The first part focuses on structure among a group of output classes.
Large numbers of overlapping classes are found to be organized in hierarchies in many domains. In multi-label classification over such a hierarchy, members of a class must also belong to all of its parents. Training an independent classifier for each class is a common approach, but this may yield labels for a given example that collectively violate this constraint. We propose a principled method of resolving such inconsistencies to increase accuracy over all classes. Our approach is to view the hierarchy as a graphical model, and then to employ Bayesian inference to infer the most likely set of hierarchically consistent class labels from independent base classifier predictions. This method is applicable over any type of base classification algorithm. Experiments on synthetic data, as well as real data sets from bioinformatics and computer graphics domains, illustrate its behavior under a range of conditions, and demonstrate that it is able to improve accuracy at all levels of a hierarchy.
The second part focuses on structure among input features, in the form of a sequential relationship. Generic non-sequential machine learning models assume no importance in the order of inputs.
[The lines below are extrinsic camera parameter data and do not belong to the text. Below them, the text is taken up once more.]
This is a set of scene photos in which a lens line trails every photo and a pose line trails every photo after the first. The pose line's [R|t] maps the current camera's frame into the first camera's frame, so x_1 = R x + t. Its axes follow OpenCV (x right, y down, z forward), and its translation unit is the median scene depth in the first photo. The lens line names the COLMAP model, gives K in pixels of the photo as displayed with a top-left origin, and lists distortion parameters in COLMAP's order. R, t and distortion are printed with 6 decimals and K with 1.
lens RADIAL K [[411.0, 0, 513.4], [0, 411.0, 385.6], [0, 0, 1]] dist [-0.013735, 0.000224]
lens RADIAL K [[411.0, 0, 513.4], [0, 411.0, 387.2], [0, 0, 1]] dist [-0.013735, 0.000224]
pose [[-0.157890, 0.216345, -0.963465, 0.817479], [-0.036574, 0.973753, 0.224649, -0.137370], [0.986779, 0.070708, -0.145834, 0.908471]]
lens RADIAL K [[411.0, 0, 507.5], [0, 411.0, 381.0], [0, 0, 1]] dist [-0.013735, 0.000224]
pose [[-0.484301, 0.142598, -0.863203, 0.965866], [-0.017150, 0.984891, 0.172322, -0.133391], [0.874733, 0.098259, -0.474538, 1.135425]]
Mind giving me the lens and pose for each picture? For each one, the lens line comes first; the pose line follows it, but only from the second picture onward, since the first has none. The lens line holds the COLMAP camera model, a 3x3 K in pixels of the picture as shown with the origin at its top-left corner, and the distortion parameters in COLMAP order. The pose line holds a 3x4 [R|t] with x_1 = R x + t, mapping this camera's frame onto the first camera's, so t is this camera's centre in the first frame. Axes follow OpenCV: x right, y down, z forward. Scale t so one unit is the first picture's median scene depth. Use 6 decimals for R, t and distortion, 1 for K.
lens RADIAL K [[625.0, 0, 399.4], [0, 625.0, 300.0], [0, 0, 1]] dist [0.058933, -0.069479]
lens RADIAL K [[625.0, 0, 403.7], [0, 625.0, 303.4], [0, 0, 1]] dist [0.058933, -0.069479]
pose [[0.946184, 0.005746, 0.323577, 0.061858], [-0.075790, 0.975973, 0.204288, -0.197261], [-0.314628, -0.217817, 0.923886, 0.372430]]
Conversely, sequence models (e.g. Hidden Markov Models) need to assume stationarity to keep the number of parameters manageable, modeling only sequence-wide stability and losing the significance of particular positions. We propose a fixed-length sequence classification method that combines sequential correlations with positional features in a sparsely regularized solution, with training and inference algorithms in linear-time of sequence length. Motivated by the problem of tumor classification by genetic copy number changes, our method can identify copy number alteration regions in noisy array-CGH data, and locate the genes of clinical relevance driving these alterations and affecting the cancer label. Experiments on synthetic array-CGH data modeled from real human breast tumors, as well as real tumor datasets from breast cancer, bladder cancer, and uveal melanoma, demonstrate that the our method matches or exceeds state-of-the-art methods in accuracy, and is able to produce biologically significant predictions for clinically relevant genes.